WASHINGTON (Army News Service, Aug. 19, 2015) — ArmyFit, a comprehensive, online resource site at armyfit.army.mil, just added three “new and exciting features,” Capt. Kristin Saboe said.
ArmyFit, which now synchs to personal readiness devices, is accessible by smartphones and has experts standing by to answer health and fitness questions, Saboe said.
Saboe oversees content for ArmyFit. She has a doctorate degree in organizational psychology and also serves as the program manager for the Army Global Assessment Tool, or GAT.
ASK THE EXPERTS
The “Ask the Experts” feature is just a click away on the site, Saboe said. Simply choose a category, write in a question, and a subject-matter expert will respond. Experts are available to respond to an entire range of topics, including physical fitness, sports medicine, nutrition and sleep. Experts can also answer questions dealing with relationships, environmental concerns, and spiritual, mental and emotional health.
These experts are researchers who specialize in their field and offer research-based advice to Soldiers and their Families as well as Army civilians. All interactions with the experts are confidential, she added.

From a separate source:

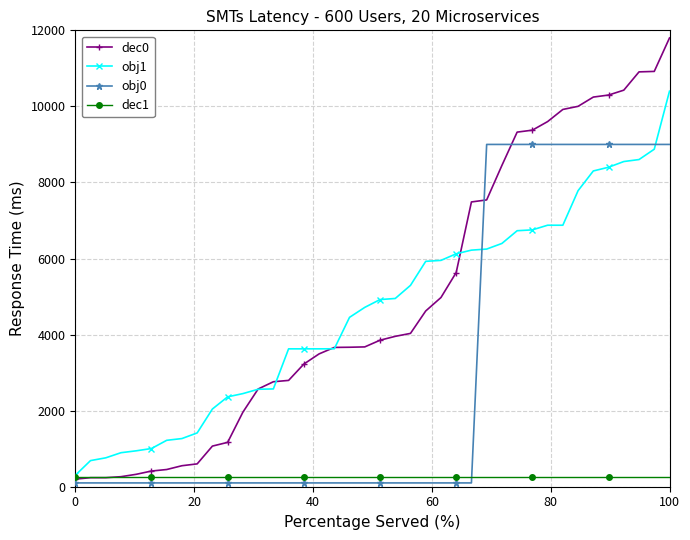

List the series in order of their peak value, highest first.

dec0, obj1, obj0, dec1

The experts are from the Human Performance Resource Center, which is part of the Consortium for Health and Military Performance at the Uniformed Services University of the Health Sciences in Bethesda, Maryland.
ArmyFit and GAT are now both mobile-ready, so they can be accessed from anywhere using a smartphone or computer, Saboe said. No common access card is needed, she said. Soldiers can log in using their AKO username and password.
The GAT is an annual requirement for Soldiers. Participation by Families and Army civilians is encouraged. The GAT is also a prerequisite to accessing the content in ArmyFit. Users can now complete the GAT via any mobile device. Data from GAT is also kept confidential.
Users can also synch personal readiness devices, such as Fitbit and Jawbone, to ArmyFit, Saboe said. The ability to synch Withings and Garmin will also soon be available, she said.
ArmyFit will store, track and integrate data from those devices, and provide real-time feedback so users can track such things as running, steps taken, nutrition and even sleep.
“Tracking all of those behaviors increases awareness, increases mindfulness and also can prompt behavioral change, such as being more aware of what you’re eating and how much you’re working out. That alone can lead to change and increase resilience,” she said.
“Soldiers have a personal responsibility to manage and maintain their overall health and resilience,”
Saboe said. “ArmyFit is a platform to help Soldiers do that. Army civilians and Families are key to the Army as well, so making sure they have access to the same kind of information helps us all be a more ready and resilient Army.”